Serangan terbaru terjadi sekitar pukul 02.24 WIB, saat dua pelaku diduga datang menggunakan sepeda motor dan langsung melemparkan beberapa bom molotov ke arah rumah milik Indra (38). Akibatnya, bagian depan mobil serta rolling door tempat usaha korban mengalami kerusakan akibat terbakar.
Kabid Humas Polda Sumatera Selatan, Kombes Pol Nandang Mu’min Wijaya, menyebut pihak kepolisian langsung bergerak melakukan penyelidikan di lokasi kejadian.
“Penyidik sudah melakukan olah TKP dan memeriksa rekaman CCTV di sekitar lokasi untuk mengidentifikasi pelaku,” ujarnya.

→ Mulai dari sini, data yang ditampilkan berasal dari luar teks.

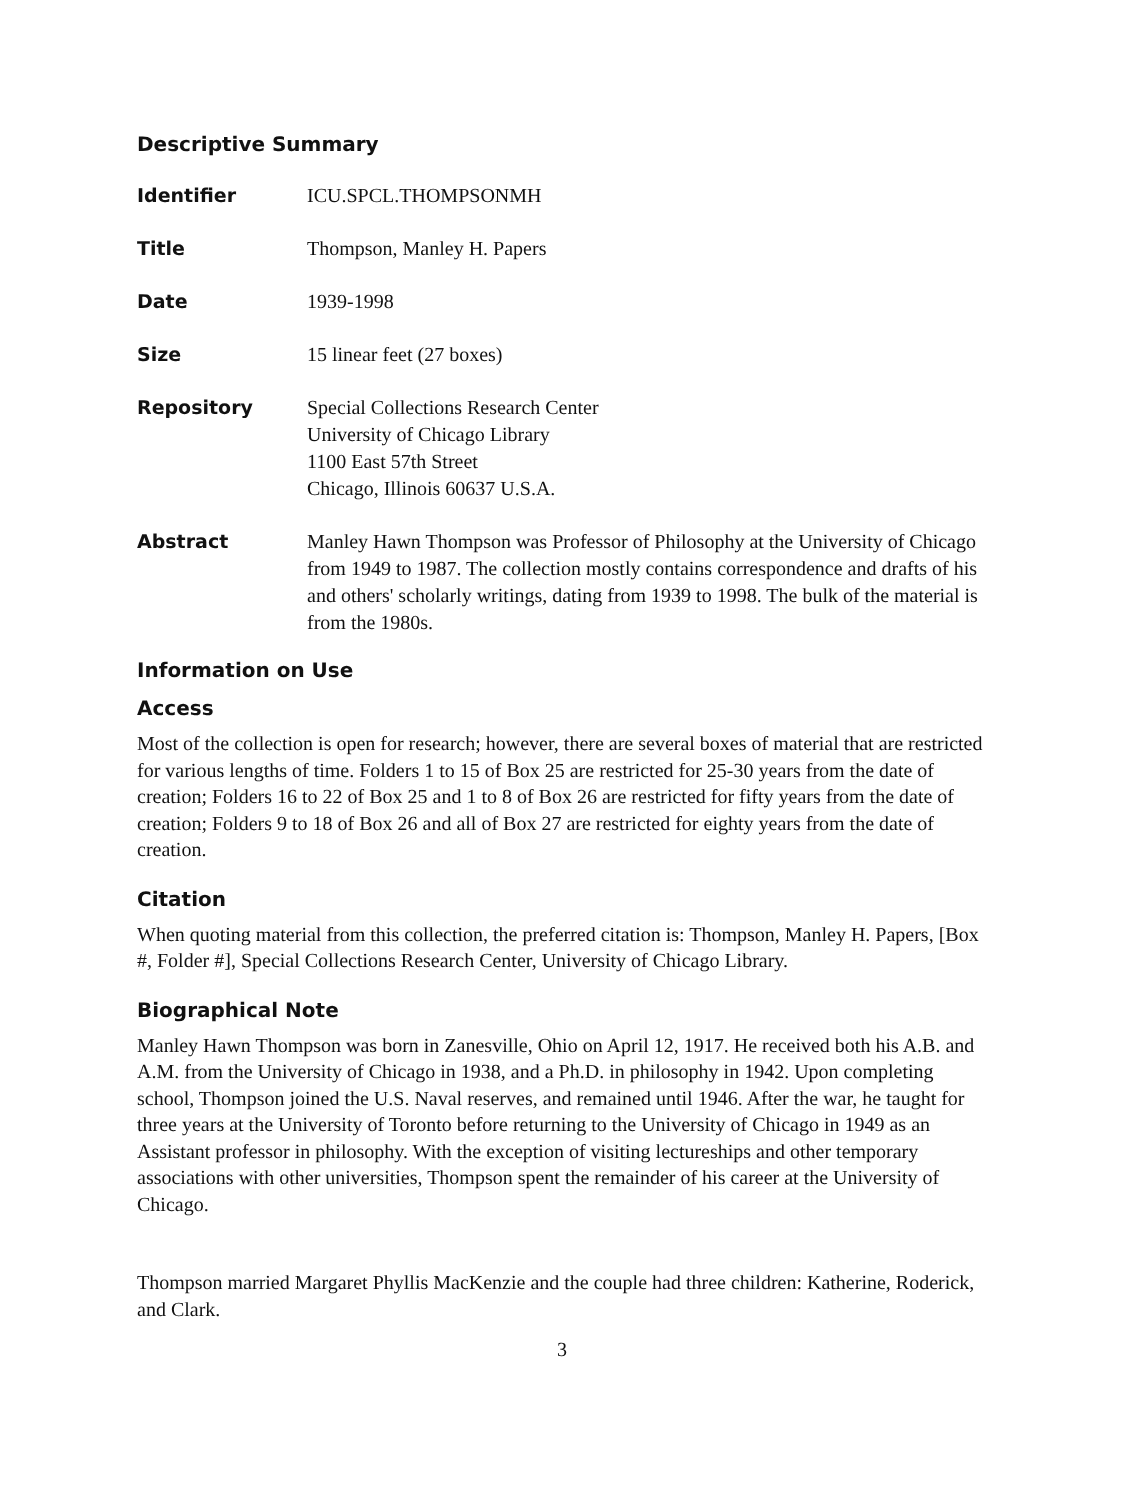Descriptive Summary
| Identifier | ICU.SPCL.THOMPSONMH |
| Title | Thompson, Manley H. Papers |
| Date | 1939-1998 |
| Size | 15 linear feet (27 boxes) |
| Repository | Special Collections Research Center University of Chicago Library 1100 East 57th Street Chicago, Illinois 60637 U.S.A. |
| Abstract | Manley Hawn Thompson was Professor of Philosophy at the University of Chicago from 1949 to 1987. The collection mostly contains correspondence and drafts of his and others' scholarly writings, dating from 1939 to 1998. The bulk of the material is from the 1980s. |
Information on Use
Access
Most of the collection is open for research; however, there are several boxes of material that are restricted for various lengths of time. Folders 1 to 15 of Box 25 are restricted for 25-30 years from the date of creation; Folders 16 to 22 of Box 25 and 1 to 8 of Box 26 are restricted for fifty years from the date of creation; Folders 9 to 18 of Box 26 and all of Box 27 are restricted for eighty years from the date of creation.
Citation
When quoting material from this collection, the preferred citation is: Thompson, Manley H. Papers, [Box #, Folder #], Special Collections Research Center, University of Chicago Library.
Biographical Note
Manley Hawn Thompson was born in Zanesville, Ohio on April 12, 1917. He received both his A.B. and A.M. from the University of Chicago in 1938, and a Ph.D. in philosophy in 1942. Upon completing school, Thompson joined the U.S. Naval reserves, and remained until 1946. After the war, he taught for three years at the University of Toronto before returning to the University of Chicago in 1949 as an Assistant professor in philosophy. With the exception of visiting lectureships and other temporary associations with other universities, Thompson spent the remainder of his career at the University of Chicago.
Thompson married Margaret Phyllis MacKenzie and the couple had three children: Katherine, Roderick, and Clark.
3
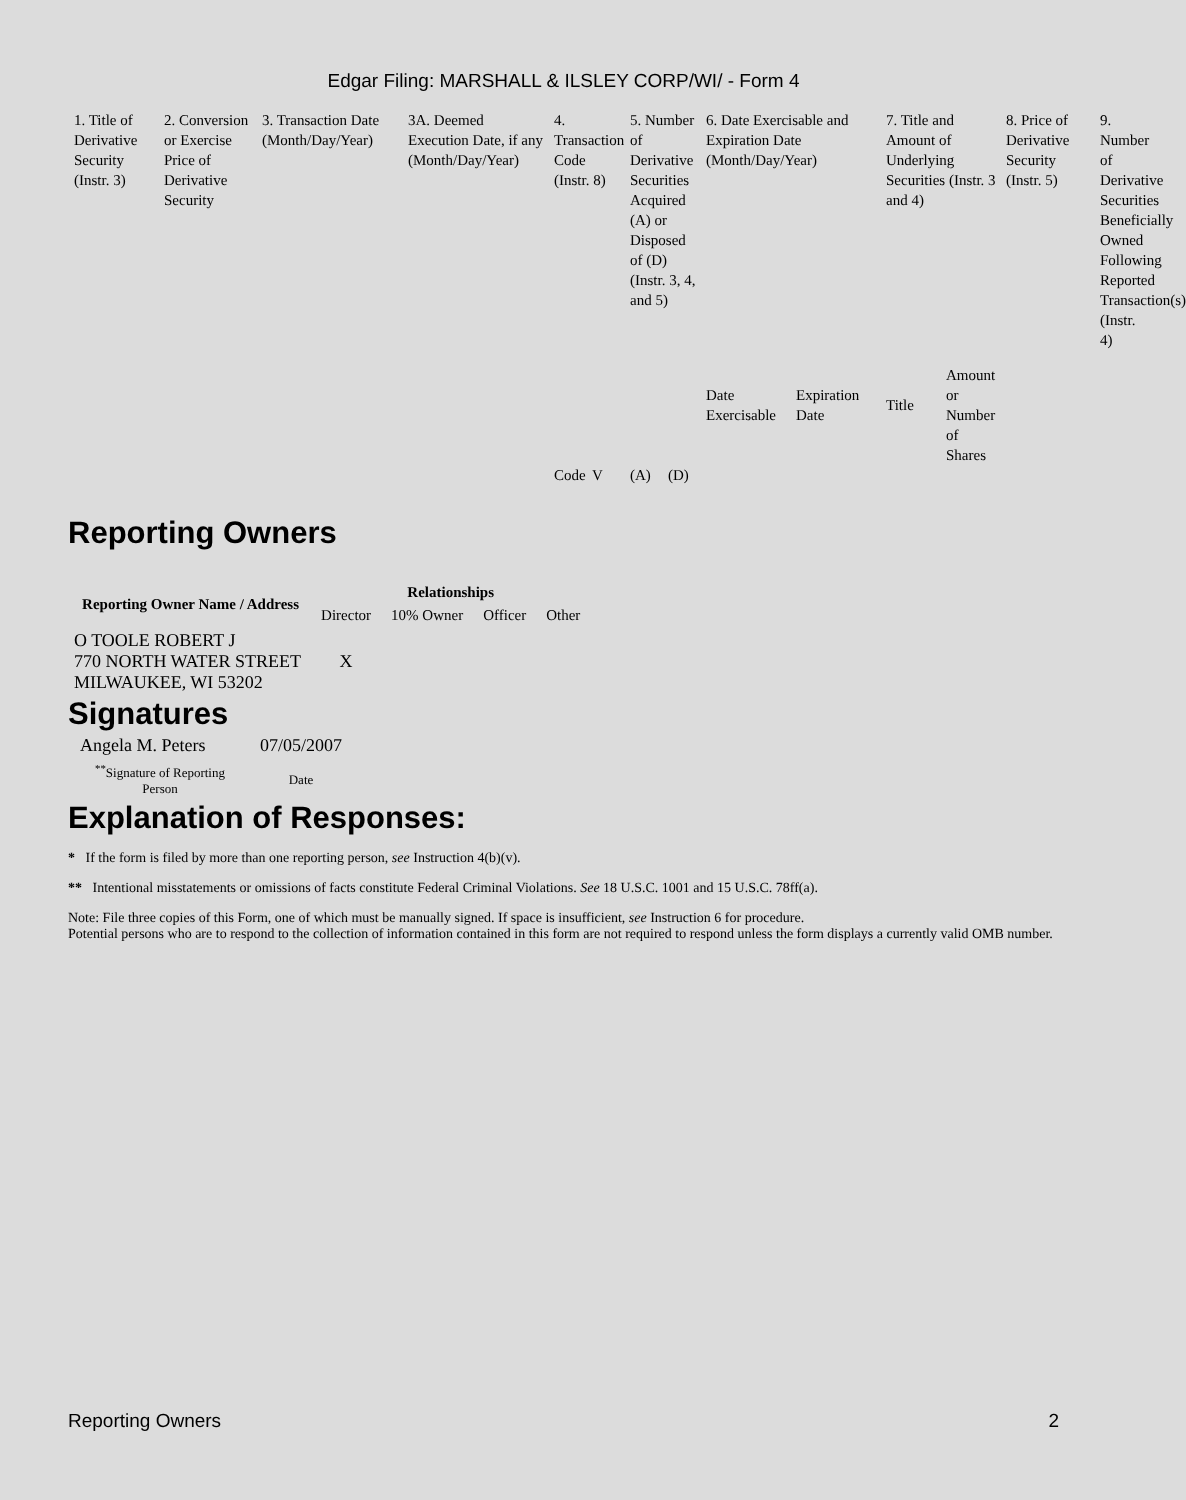Edgar Filing: MARSHALL & ILSLEY CORP/WI/ - Form 4
| 1. Title of Derivative Security (Instr. 3) | 2. Conversion or Exercise Price of Derivative Security | 3. Transaction Date (Month/Day/Year) | 3A. Deemed Execution Date, if any (Month/Day/Year) | 4. Transaction Code (Instr. 8) | | 5. Number of Derivative Securities Acquired (A) or Disposed of (D) (Instr. 3, 4, and 5) | | 6. Date Exercisable and Expiration Date (Month/Day/Year) | | 7. Title and Amount of Underlying Securities (Instr. 3 and 4) | | 8. Price of Derivative Security (Instr. 5) | 9. Number of Derivative Securities Beneficially Owned Following Reported Transaction(s) (Instr. 4) |
| --- | --- | --- | --- | --- | --- | --- | --- | --- | --- | --- | --- | --- | --- |
| | | | | | | | | Date Exercisable | Expiration Date | Title | Amount or Number of Shares | | |
| | | | | Code | V | (A) | (D) | | | | | | |
Reporting Owners
| Reporting Owner Name / Address | Relationships | | | |
| --- | --- | --- | --- | --- |
| | Director | 10% Owner | Officer | Other |
| O TOOLE ROBERT J 770 NORTH WATER STREET MILWAUKEE, WI 53202 | X | | | |
Signatures
| Angela M. Peters | 07/05/2007 |
| <sup>**</sup> Signature of Reporting Person | Date |
Explanation of Responses:
* If the form is filed by more than one reporting person, see Instruction 4(b)(v).
** Intentional misstatements or omissions of facts constitute Federal Criminal Violations. See 18 U.S.C. 1001 and 15 U.S.C. 78ff(a).
Note: File three copies of this Form, one of which must be manually signed. If space is insufficient, see Instruction 6 for procedure.
Potential persons who are to respond to the collection of information contained in this form are not required to respond unless the form displays a currently valid OMB number.
Reporting Owners 2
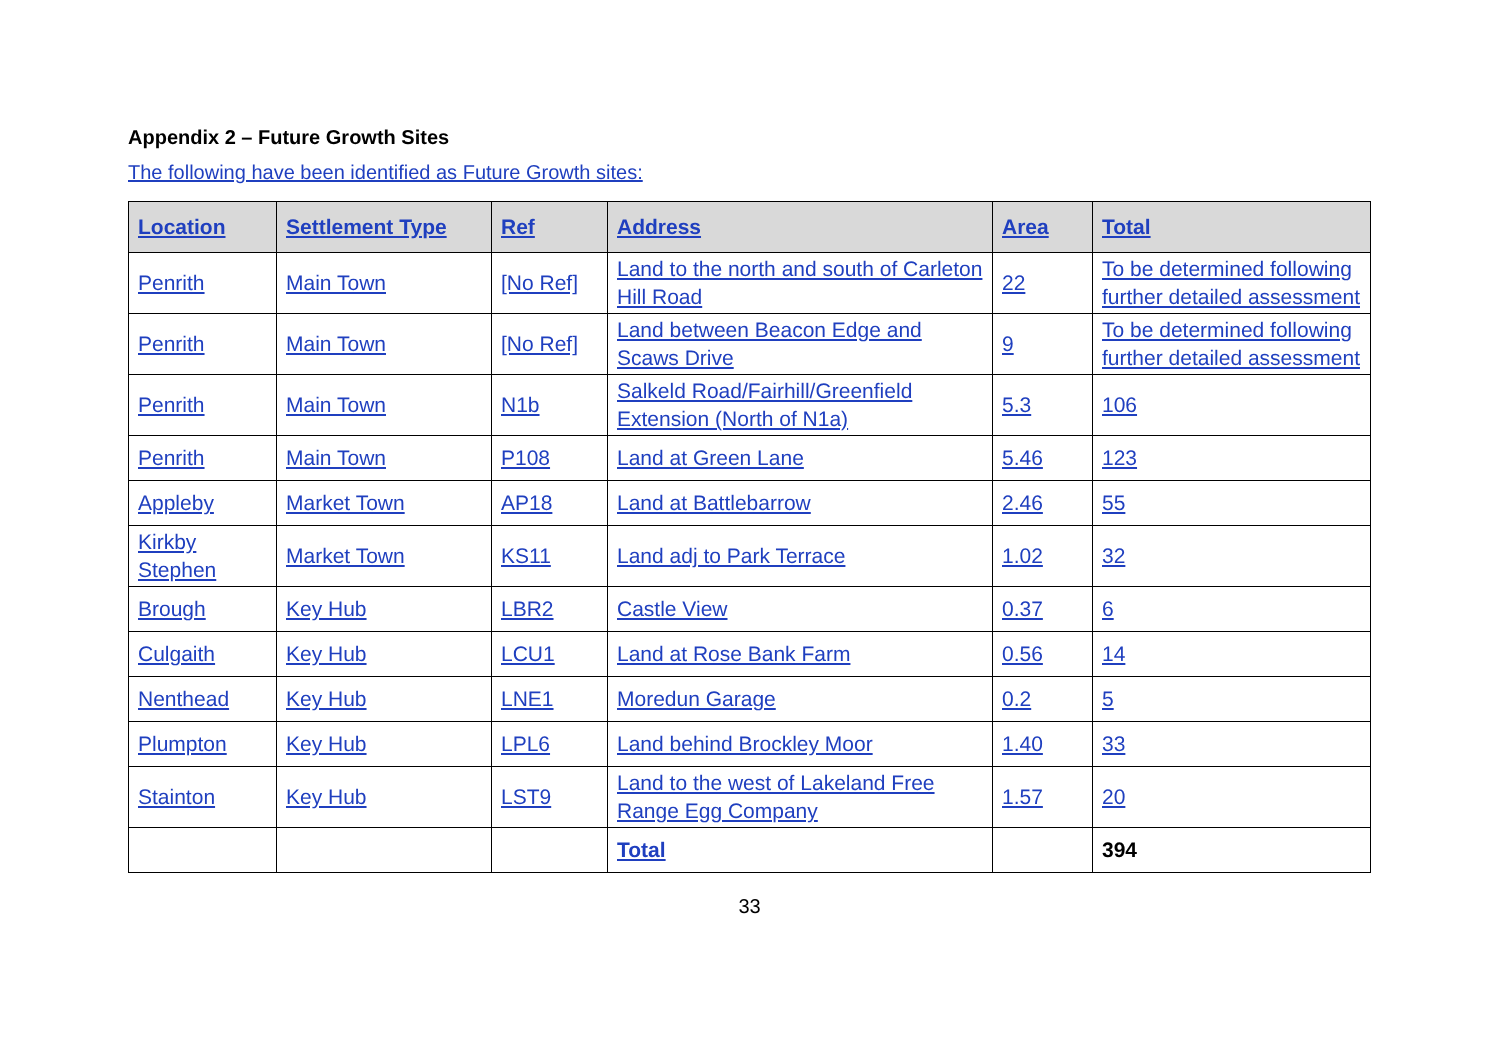Appendix 2 – Future Growth Sites
The following have been identified as Future Growth sites:
| Location | Settlement Type | Ref | Address | Area | Total |
| --- | --- | --- | --- | --- | --- |
| Penrith | Main Town | [No Ref] | Land to the north and south of Carleton Hill Road | 22 | To be determined following further detailed assessment |
| Penrith | Main Town | [No Ref] | Land between Beacon Edge and Scaws Drive | 9 | To be determined following further detailed assessment |
| Penrith | Main Town | N1b | Salkeld Road/Fairhill/Greenfield Extension (North of N1a) | 5.3 | 106 |
| Penrith | Main Town | P108 | Land at Green Lane | 5.46 | 123 |
| Appleby | Market Town | AP18 | Land at Battlebarrow | 2.46 | 55 |
| Kirkby Stephen | Market Town | KS11 | Land adj to Park Terrace | 1.02 | 32 |
| Brough | Key Hub | LBR2 | Castle View | 0.37 | 6 |
| Culgaith | Key Hub | LCU1 | Land at Rose Bank Farm | 0.56 | 14 |
| Nenthead | Key Hub | LNE1 | Moredun Garage | 0.2 | 5 |
| Plumpton | Key Hub | LPL6 | Land behind Brockley Moor | 1.40 | 33 |
| Stainton | Key Hub | LST9 | Land to the west of Lakeland Free Range Egg Company | 1.57 | 20 |
| | | | Total | | 394 |
33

Dari hasil sementara, pelaku diduga berjumlah dua orang dan berjenis kelamin laki-laki. Keduanya terlihat datang dan melarikan diri menggunakan sepeda motor setelah melancarkan aksinya. Hingga kini, identitas pelaku masih dalam pengejaran.
Polisi juga menemukan tiga pecahan botol yang diduga sisa bom molotov di lokasi kejadian. Sementara itu, saksi mata mengaku sempat mendengar suara benda dilempar sebelum melihat api menyala di area pekarangan rumah.
Kapolsek Ilir Barat I, Kompol Fauzi Saleh, mengungkapkan bahwa total ada empat bom molotov yang dilemparkan pelaku. Lemparan tersebut mengenai beberapa titik, termasuk kendaraan, dinding rumah, dan pintu usaha korban.
Yang menjadi perhatian, kejadian ini diduga berkaitan dengan insiden serupa yang terjadi pada malam pergantian tahun 2026 di lokasi yang sama. Polisi kini mendalami kemungkinan adanya motif tertentu di balik aksi berulang tersebut.
“Fokus kami saat ini mengungkap pelaku dan motif di balik penyerangan ini,” tegasnya.